There's no need to construct such a unique decomposition - it suffices that it has to exist.

18. Nov 21, 2011

### Deveno

(U-W)U{0} is not usually a vector space.

for example: let U = span({(1,0,0),(0,0,1)}), W = span({(1,0,0),(0,1,0)}).

clearly u = (1,0,1) and v = (1,0,-1) are in U, but not in W.

however, u+v = (2,0,0) is in W, so we do not have closure, (U-W)U{0} is not a vector space.

what you want to do, and this is akin to HallsofIvy's approach, is break down a basis of U+W, into one of these 3 disjoint sets:

a)U-W
b)W-U
c)U∩W

you can't use the sets themselves to partition U+W, because U+W is a lot bigger than U∪W (the union usually isn't even a vector space, the union of the subspaces (x,0) and (0,y) in R2 is just the x and y axes, which is certainly not all of R2).

19. Nov 21, 2011

### I like Serena

You are right. I was sloppy with my notation.

But how do you make it (U-W)?
Is there a convention somewhere that this defines what I intended?

20. Nov 21, 2011

### Deveno

when making bases, one never includes the 0-vector, as it automatically forces linear dependence. we know that U∪W generates U+W, and that is all we need to construct a basis, is a generating set. thus...we pick U-vectors until we get a maximal LI set, if some of those are also in W, we put them in U∩W.

then we pick more vectors from W until we get a basis for U+W. again, if some of these are in U, we stick those with the U∩W basis vectors.

to get the unique representation you are thinking of, we "lump all the W-vectors together".

this sends u+w = (linear combination in only U) + (linear combination in W) + (stuff with U and W mixed) all to in U+W/W. now u may not be a "pure" U-vector, but we don't care, we've killed all the "W" part by modding by W. that way, we don't have to worry about it.

ok, suppose you have a plane U in R3. and then you take some other plane W, and create a space. now we're thinking of R3 as U+W.

if we use W to "slice" R3, now we have something like an infinite deck of cards, all lining up nicely with the plane W. each point of R3 lies on only one of these W-slices (cosets), which we can label with some point u in U that that particular slice passes through. note we lose some information doing this, we don't know "where" on the W-slice our point of R3 lies on: we've lost two dimensions (in other words, we don't need two basis vectors for U, to determine which W-slice we're on, we can just pick one of them, and scale it until it ends on the W-slice we're on).

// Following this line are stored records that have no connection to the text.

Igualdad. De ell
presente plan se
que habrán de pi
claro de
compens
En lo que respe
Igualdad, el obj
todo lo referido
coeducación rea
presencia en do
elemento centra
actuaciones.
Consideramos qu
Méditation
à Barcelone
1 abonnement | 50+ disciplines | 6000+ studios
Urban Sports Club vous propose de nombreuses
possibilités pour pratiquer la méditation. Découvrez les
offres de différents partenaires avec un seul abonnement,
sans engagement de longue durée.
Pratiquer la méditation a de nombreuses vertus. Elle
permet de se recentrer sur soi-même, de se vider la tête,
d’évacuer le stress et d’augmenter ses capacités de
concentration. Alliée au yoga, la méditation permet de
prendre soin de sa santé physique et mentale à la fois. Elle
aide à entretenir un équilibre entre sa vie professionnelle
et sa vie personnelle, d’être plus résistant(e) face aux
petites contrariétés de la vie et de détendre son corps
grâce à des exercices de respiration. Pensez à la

but we can look at this situation another way: we can use the intersection of U and W, which is some line on U, and just determine which parallel copy of U∩W any point in U lies on. to recover the W-slice, we just use that same point u of U, that lies on the translated line of U∩W to specify a W-slice. conversely, we can specify a parallel line to U∩W, by specifiying which W-slice we're on, and using the line that is the intersection of that W-slice with U. either way, one vector in U is all we need to recover both situations.

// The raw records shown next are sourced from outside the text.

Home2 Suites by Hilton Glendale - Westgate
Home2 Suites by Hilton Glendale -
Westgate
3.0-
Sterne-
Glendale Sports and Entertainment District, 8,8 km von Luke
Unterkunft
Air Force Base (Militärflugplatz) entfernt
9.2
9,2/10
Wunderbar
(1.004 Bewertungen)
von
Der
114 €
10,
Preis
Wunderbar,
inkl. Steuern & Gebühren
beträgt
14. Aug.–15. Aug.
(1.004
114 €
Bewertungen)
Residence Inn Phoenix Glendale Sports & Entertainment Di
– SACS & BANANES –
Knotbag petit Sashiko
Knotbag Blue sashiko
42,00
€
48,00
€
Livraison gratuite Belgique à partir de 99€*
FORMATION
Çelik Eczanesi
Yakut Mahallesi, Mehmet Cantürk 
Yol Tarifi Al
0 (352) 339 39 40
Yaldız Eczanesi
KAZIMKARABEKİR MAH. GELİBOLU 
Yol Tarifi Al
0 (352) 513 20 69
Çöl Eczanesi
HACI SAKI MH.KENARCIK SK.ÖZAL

my point is, using U and W, is too much information to identify a point in R3. we could imagine 2 intersecting translates of each plane, but it's pretty clear we'd get a lot of duplicate 4-coordinate labels. but when we shrink W to a point {0}, so that we can think only in terms of U, we also collapse 1 dimension of U (the line of the intersection). now we have a unique representation "only in U-vectors", but we have this rather large W-equivalent set attached to each U-vector.

i don't know if that's very clear or not, but it's geometrically why modding a span-set by a subspace winds up being the same as a quotient of one of the subspaces in the span.

in actual practice, we tend to look for subspaces that only intersect in a point, like the x-axis, and the y-axis. then we do have uniqueness of u+w, and modding out W gives us U.